• Welcome to BRADLEY SMOKER | "Taste the Great Outdoors".
 

Iron Chef

Started by car54, January 02, 2005, 01:50:00 AM

Previous topic - Next topic

0 Members and 1 Guest are viewing this topic.

car54

The food network had the 1st episode of the American Iron Chef and they were talking about the high tech kitchen equipment of which one of them was a stainless steel Bradley smoker. The Japanese call them a smoke machine. I wonder where they vent them because they were on an open counter.

Oldman

In commerical kitchens the equipment that cooks is under a very effect exhaust system....enough that you can feel the air ripping around you head...

http://rminor.com

Click On The Portal To Be Transported To Our Time Tested And Proven Recipes~~!!! 

Habanero Smoker

I took a course at the Culinary Institute of America, which was called Smoke Roasting & Grilling. The class was indoors, the Chef had two Bradleys going, a Bullet, and an indoor grill. The smoke alarms only went off once for about 5 seconds. The exhaust system was impressive. It was quiet, and you could not even feel a draft.



     I
         don't
                   inhale.
  ::)

car54

The show was interesting because of the creativity of the chefs. They have 1 hour to prepare 5 dishes from the "secret" ingredient, which was trout. The kitchens had a commercial ice cream maker and one of the chefs made trout ice cream. What I did not like about the show was the hype and theatrics from the host and his crew.

Chez Bubba

While I think it's cool that the Bradley's are part of the equipment, I have to question the following. If they have to cook in one hour, how useful is the smoker going to be?

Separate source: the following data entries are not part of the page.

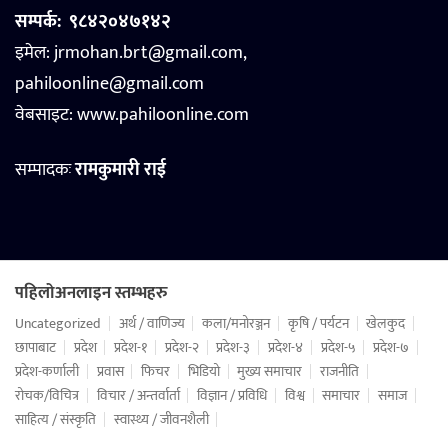
सम्पर्क:
९८४२०४७१४२
इमेल: jrmohan.brt@gmail.com,
pahiloonline@gmail.com
वेबसाइट:
www.pahiloonline.com
सम्पादकः
रामकुमारी राई
पहिलोअनलाइन स्तम्भहरु
Uncategorized
अर्थ / वाणिज्य
कला/मनोरञ्जन
कृषि / पर्यटन
खेलकुद
छापाबाट
प्रदेश
प्रदेश-१
प्रदेश-२
प्रदेश-३
प्रदेश-४
प्रदेश-५
प्रदेश-७
प्रदेश-कर्णाली
प्रवास
फिचर
भिडियो
मुख्य समाचार
राजनीति
रोचक/विचित्र
विचार / अन्तर्वार्ता
विज्ञान / प्रविधि
विश्व
समाचार
समाज
साहित्य / संस्कृति
स्वास्थ्य / जीवनशैली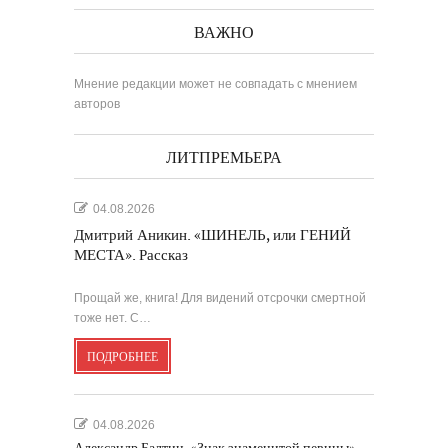
ВАЖНО
Мнение редакции может не совпадать с мнением
авторов
ЛИТПРЕМЬЕРА
04.08.2026
Дмитрий Аникин. «ШИНЕЛЬ, или ГЕНИЙ
МЕСТА». Рассказ
Прощай же, книга! Для видений отсрочки смертной
тоже нет. С…
ПОДРОБНЕЕ
04.08.2026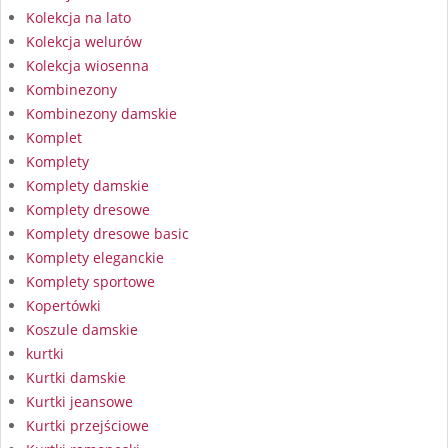
Kolekcja na lato
Kolekcja welurów
Kolekcja wiosenna
Kombinezony
Kombinezony damskie
Komplet
Komplety
Komplety damskie
Komplety dresowe
Komplety dresowe basic
Komplety eleganckie
Komplety sportowe
Kopertówki
Koszule damskie
kurtki
Kurtki damskie
Kurtki jeansowe
Kurtki przejściowe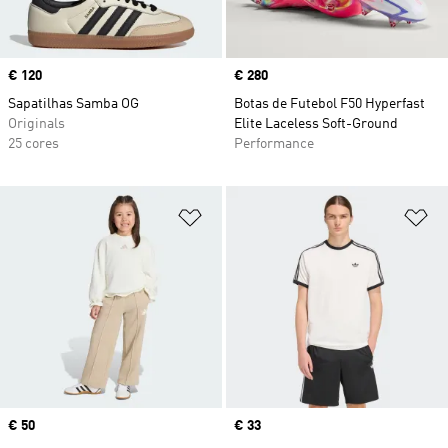
Price
€ 120
Price
€ 280
Sapatilhas Samba OG
Botas de Futebol F50 Hyperfast
Originals
Elite Laceless Soft-Ground
25 cores
Performance
Adicionar à Lista de Desejos
Ad
Price
€ 50
Price
€ 33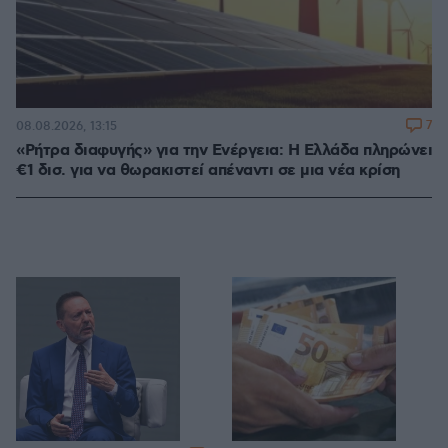
7
08.08.2026, 13:15
«Ρήτρα διαφυγής» για την Ενέργεια: Η Ελλάδα πληρώνει
€1 δισ. για να θωρακιστεί απέναντι σε μια νέα κρίση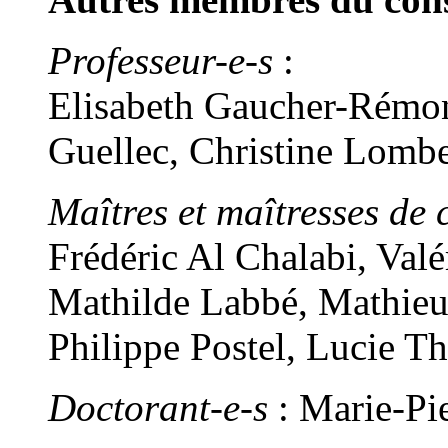
Professeur-e-s
:
Elisabeth Gaucher-Rémon
Guellec, Christine Lomb
Maîtres et maîtresses de 
Frédéric Al Chalabi, Val
Mathilde Labbé, Mathieu
Philippe Postel, Lucie T
Doctorant-e-s
: Marie-Pi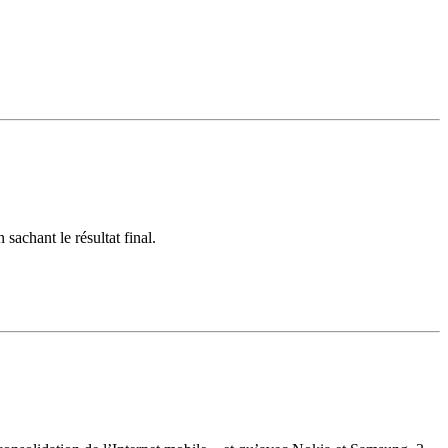
achant le résultat final.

Low & slow is the mantra. Even cold smoking, that wouldn't be enough time to chef-up an entree.[?][?][?]

Kirk

http://www.chezbubba.com
Ya think next time I check into a hotel & they ask "Smoking or Non?" they would mind?
http://www.brianswish.com
Ya think if next time I check into a hotel & they ask "Smoking or Non", they would mind?

car54

Chez Bubba, I agree with you on the Bradley not performing as it should in an hour. I do not believe that there was any commercial endorsement of any of the equipment because none of there names were mentioned. I don't recall what their commercials were advertising. What was interesting is the chef would put spices and herbs in a very hot skillet to create smoke and they would hold the item above the smoke for a moment.